|FOR IMMEDIATE RELEASE|
|Date:||December 1, 2008|
|Contact:||Joy Oakes, Senior Director, Mid-Atlantic Region, National Parks Conservation Association, Phone: 703.224.8191|
Park Advocates Sue Lower Providence Township in Federal Court to Deny Valley Forge Rezoning
Proposed Commercial Development Incompatible with Historic Character of Valley Forge
Philadelphia, Pa. — Lower Providence residents joined the nonprofit National Parks Conservation Association (NPCA) today in filing suit in federal court against Lower Providence Township. The suit asks the court to find the recently-approved zoning ordinance unlawful that now allows the American Revolution Center (ARC) to build an oversized, commercialized museum complex on private historic land within Valley Forge National Historical Park, and to enjoin the township from implementing it. The NPCA lawsuit was filed with the U.S. District Court for the Eastern District of Pennsylvania.

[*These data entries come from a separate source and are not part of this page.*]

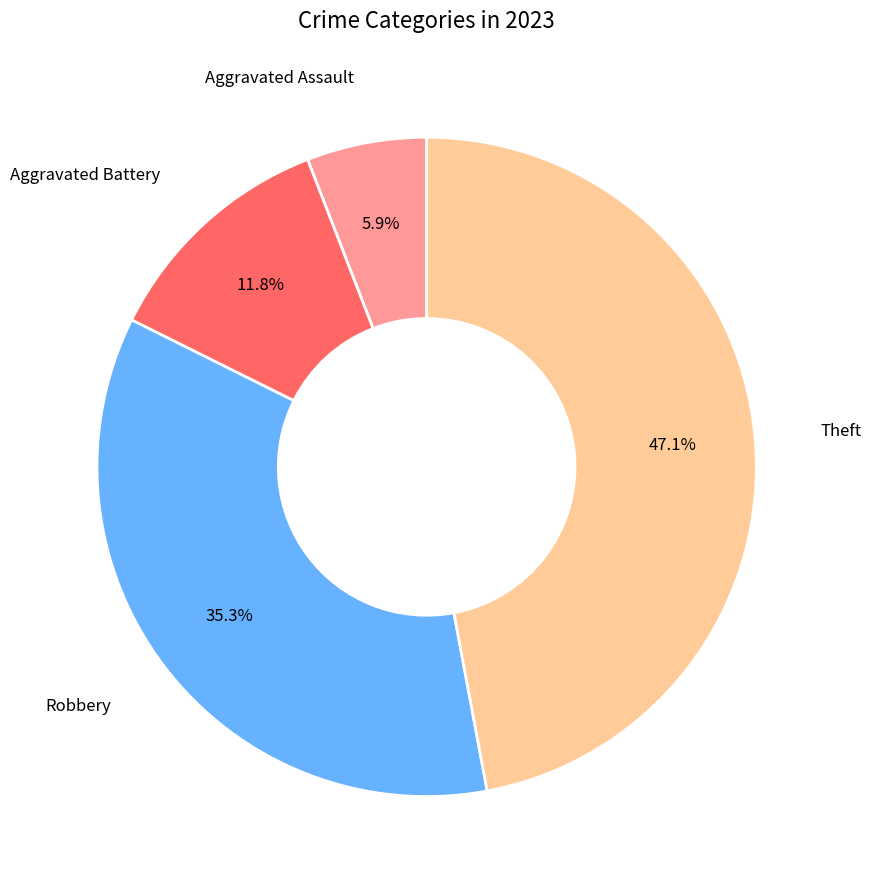

Is there a majority slice in this chart?

No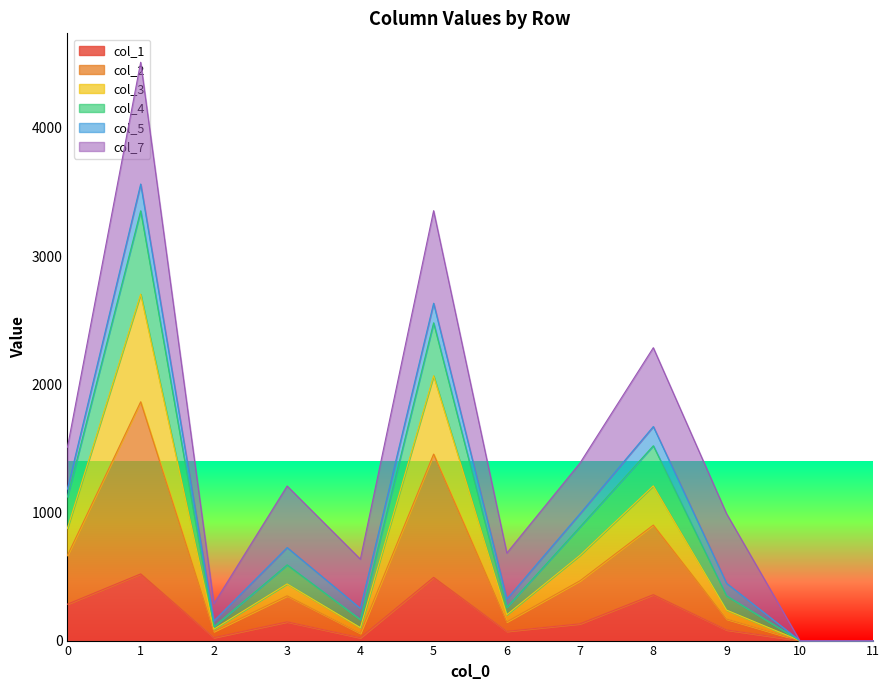

Does the chart display data point markers on the line(s)?

No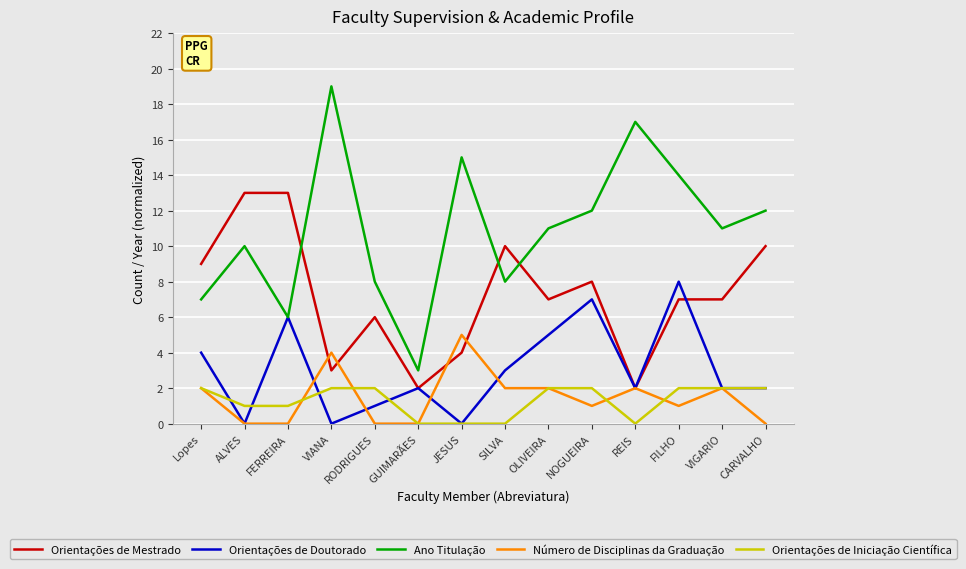

How many categories are shown in the chart?

14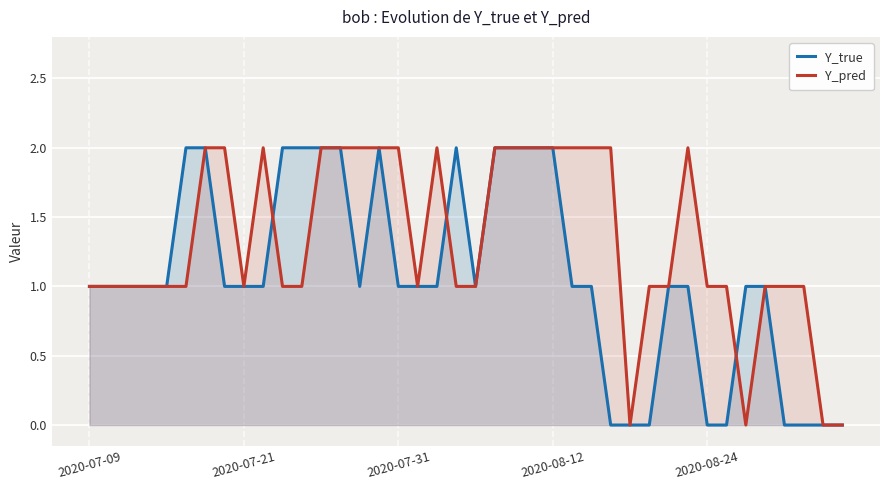

What are all the series names shown in the legend?

Y_true, Y_pred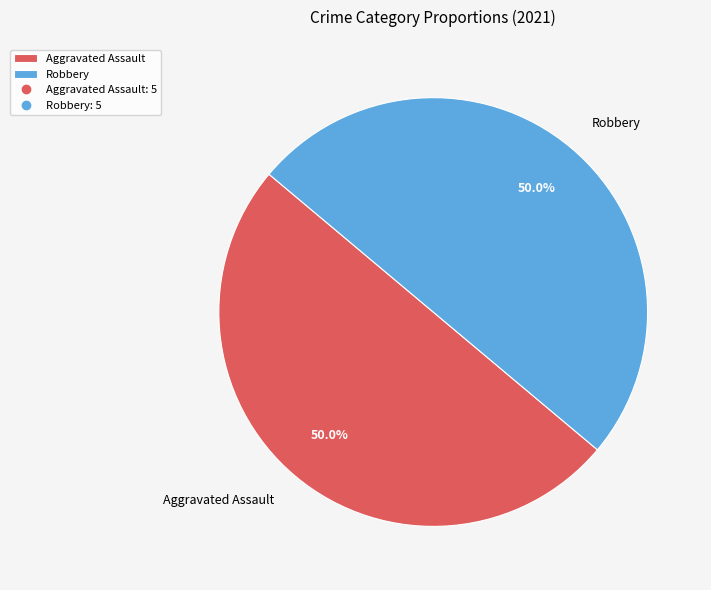

What percentage is NOT represented by Robbery?

50.0%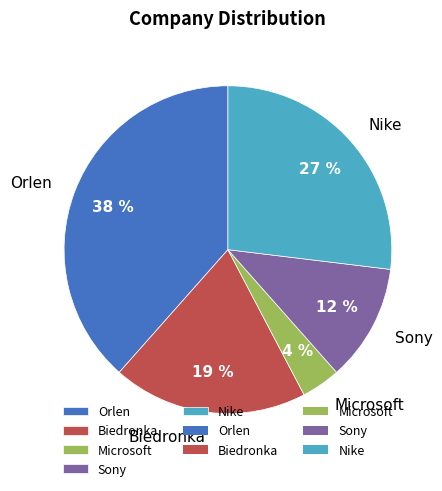

Is it true that Nike is 20% of the pie?

False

As required by Pennsylvania law, NPCA and local residents first filed an appeal with the Lower Providence Zoning Hearing Board. On October 30, the Zoning Hearing Board issued their written decision denying the appeal.

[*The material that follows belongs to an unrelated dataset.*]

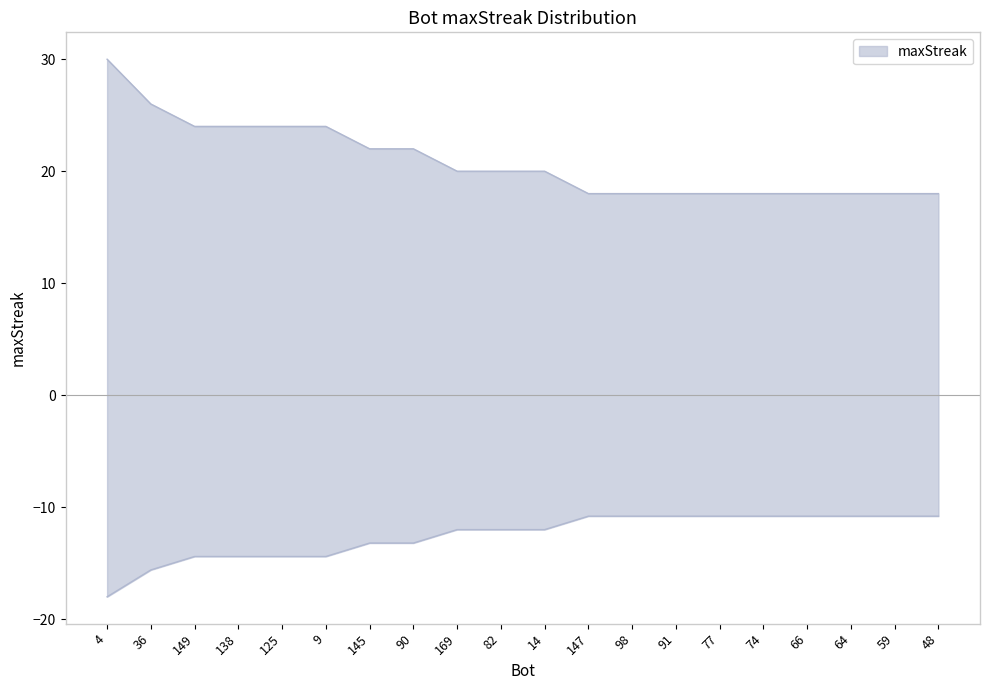

Reading left to right, extract all data points from this chart.

30	26	24	24	24	24	22	22	20	20	20	18	18	18	18	18	18	18	18	18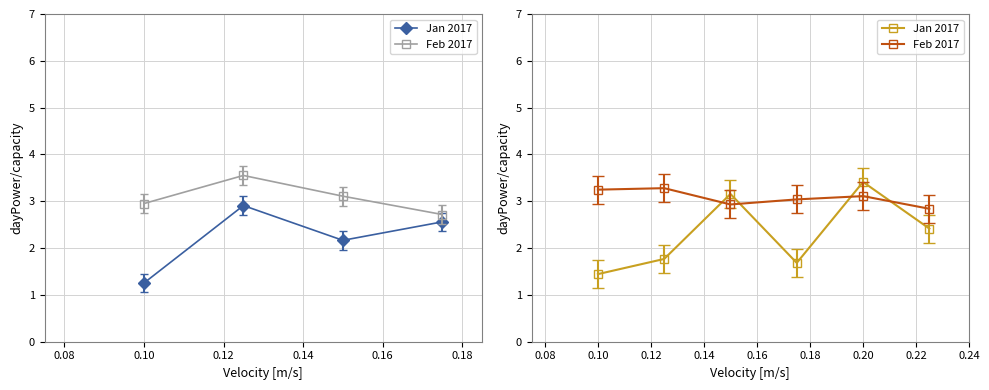

What is the average value of the Feb 2017 series?

3.1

“The Zoning Hearing Board made the wrong decision,” said Cinda Waldbuesser, NPCA senior program manager in Pennsylvania. “The ordinance is preempted by federal law and is spot zoning, as the substantial evidence we submitted to the Board clearly established.”
The appeal filed by NPCA and Lower Providence residents asserts that the local zoning ordinance is preempted by federal law because it would interfere with and undermine the National Park Service’s role in managing Valley Forge National Historical Park. The appeal also claims the ordinance is spot zoning and permits development that is inconsistent and incompatible with neighboring national parkland and other open space. Under Pennsylvania state law, spot zoning is illegal.
The ARC’s proposed development would be built on private land almost totally surrounded by national parkland, in a historic location not easily accessible by park visitors. The proposal would change the character of Valley Forge by allowing construction of a new museum, conference center and 99-room hotel, and parking lots for buses, RVs, and cars on historic land that is now open meadows and woods. This historic area was as significant during the Continental Army encampment during 1777-78 as the lands south of the Schuylkill River, which is where most people now concentrate their park visit.
“Valley Forge deserves better, and we must do everything we can to ensure this national icon is protected for our children and grandchildren to enjoy,” said Waldbuesser. “The museum should instead be built in an appropriate location where it would be an asset, rather than a detraction from the park.”
Since 1919, the nonpartisan, nonprofit National Parks Conservation Association has been the leading voice of the American people in protecting and enhancing our National Park System. NPCA, its 340,000 members, including over 15,000 Pennsylvania, and allies work together to protect the park system and preserve our nation’s natural, historical, and cultural heritage for generations to come.